» **Reading passage**:
%%

Commonly utilized architectures and methods of electrically
connecting memory elements and reference elements into assemblies
and arrays can be utilized herein.
[0054] Two or more assemblies, such as that depicted in FIG. 6A can
be electrically coupled together to form memory arrays. In
embodiments, more than one column, such as that depicted in FIG. 6A
can be arranged and individual memory elements within each column
can be electrically connected, via bit lines to form a column/row
array of memory elements. Generally, in such an embodiment, each
column will have a single reference element that can be utilized to
determine the resistance of the memory element.

%%

» **Jobs**:
[a] According to the memory array passage, what is the single reference element in each column used for? Answer in one to three sentences.
[b] Please copy the memory array passage word for word from "Commonly utilized architectures" up to and including "be utilized herein.".

[Dataset records]
%%

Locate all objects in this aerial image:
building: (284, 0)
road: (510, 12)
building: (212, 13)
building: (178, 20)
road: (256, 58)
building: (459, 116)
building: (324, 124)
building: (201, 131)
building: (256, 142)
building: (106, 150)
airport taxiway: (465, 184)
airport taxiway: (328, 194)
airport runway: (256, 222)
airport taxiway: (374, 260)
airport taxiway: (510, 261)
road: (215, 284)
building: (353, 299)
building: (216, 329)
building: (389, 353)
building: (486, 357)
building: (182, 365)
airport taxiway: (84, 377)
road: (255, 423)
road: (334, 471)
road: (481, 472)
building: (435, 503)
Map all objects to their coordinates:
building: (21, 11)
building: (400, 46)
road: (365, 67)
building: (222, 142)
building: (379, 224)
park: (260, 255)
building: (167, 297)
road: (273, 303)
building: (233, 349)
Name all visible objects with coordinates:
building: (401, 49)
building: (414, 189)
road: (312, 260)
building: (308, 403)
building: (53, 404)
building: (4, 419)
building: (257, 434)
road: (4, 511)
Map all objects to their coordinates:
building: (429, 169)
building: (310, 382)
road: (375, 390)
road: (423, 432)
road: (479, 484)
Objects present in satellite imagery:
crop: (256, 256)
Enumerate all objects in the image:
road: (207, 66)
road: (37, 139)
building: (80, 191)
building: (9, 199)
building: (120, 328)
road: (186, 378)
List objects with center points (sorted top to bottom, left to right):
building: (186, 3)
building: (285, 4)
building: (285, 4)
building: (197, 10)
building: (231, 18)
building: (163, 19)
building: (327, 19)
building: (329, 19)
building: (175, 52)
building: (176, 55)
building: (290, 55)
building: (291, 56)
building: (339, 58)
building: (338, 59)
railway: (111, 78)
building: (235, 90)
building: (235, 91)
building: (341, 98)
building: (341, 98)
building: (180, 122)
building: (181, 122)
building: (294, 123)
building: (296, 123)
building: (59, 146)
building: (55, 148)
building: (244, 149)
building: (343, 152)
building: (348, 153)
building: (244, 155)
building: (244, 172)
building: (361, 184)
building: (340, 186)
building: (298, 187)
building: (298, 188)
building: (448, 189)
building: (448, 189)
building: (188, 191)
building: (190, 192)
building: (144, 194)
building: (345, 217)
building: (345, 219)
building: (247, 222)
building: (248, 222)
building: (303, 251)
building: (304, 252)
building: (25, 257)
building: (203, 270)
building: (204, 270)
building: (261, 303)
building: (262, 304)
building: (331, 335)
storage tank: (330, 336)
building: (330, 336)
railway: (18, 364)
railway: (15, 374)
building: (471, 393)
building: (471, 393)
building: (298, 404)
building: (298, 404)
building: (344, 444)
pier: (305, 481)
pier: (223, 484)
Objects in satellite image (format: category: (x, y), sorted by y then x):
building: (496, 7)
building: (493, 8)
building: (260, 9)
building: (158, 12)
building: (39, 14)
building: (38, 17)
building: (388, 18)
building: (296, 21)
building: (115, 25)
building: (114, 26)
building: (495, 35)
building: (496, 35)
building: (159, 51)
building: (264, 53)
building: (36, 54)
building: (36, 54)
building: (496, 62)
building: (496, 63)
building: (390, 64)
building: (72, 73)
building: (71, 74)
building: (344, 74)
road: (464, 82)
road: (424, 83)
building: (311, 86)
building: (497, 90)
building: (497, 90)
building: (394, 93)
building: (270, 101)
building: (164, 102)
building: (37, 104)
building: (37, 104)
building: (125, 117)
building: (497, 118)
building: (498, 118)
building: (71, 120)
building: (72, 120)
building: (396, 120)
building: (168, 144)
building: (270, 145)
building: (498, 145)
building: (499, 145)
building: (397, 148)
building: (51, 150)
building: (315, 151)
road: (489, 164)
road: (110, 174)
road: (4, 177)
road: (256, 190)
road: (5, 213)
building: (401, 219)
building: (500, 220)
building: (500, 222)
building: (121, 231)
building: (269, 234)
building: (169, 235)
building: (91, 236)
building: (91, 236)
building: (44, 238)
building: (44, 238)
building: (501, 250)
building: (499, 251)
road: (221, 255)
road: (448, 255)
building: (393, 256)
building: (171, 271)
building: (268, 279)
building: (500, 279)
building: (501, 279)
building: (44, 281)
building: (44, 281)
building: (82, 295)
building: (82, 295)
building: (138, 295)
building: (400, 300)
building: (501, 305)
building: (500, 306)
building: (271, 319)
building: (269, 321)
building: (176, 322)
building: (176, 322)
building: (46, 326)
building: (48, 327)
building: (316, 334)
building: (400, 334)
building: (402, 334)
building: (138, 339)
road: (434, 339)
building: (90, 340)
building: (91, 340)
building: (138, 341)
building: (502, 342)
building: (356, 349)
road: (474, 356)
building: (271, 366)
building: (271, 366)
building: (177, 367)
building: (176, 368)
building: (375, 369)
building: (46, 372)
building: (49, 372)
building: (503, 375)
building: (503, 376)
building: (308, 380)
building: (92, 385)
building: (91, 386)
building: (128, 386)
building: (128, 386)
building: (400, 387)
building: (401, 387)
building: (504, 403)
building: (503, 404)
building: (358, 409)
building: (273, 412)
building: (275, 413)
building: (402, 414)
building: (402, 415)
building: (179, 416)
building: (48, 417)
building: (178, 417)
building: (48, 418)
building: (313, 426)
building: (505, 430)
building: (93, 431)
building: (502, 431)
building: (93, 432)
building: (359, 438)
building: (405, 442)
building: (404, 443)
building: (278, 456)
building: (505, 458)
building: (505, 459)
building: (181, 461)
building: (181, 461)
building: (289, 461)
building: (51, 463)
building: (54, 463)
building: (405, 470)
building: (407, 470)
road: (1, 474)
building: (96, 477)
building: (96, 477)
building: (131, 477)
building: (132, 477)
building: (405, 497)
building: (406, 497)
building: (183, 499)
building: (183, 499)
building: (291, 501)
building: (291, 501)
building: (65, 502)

%%

» **Responses in order**:
[a] In an embodiment with several columns, each column has a single reference element. That element can be used to determine the resistance of the memory element.

[b]
Commonly utilized architectures and methods of electrically
connecting memory elements and reference elements into assemblies
and arrays can be utilized herein.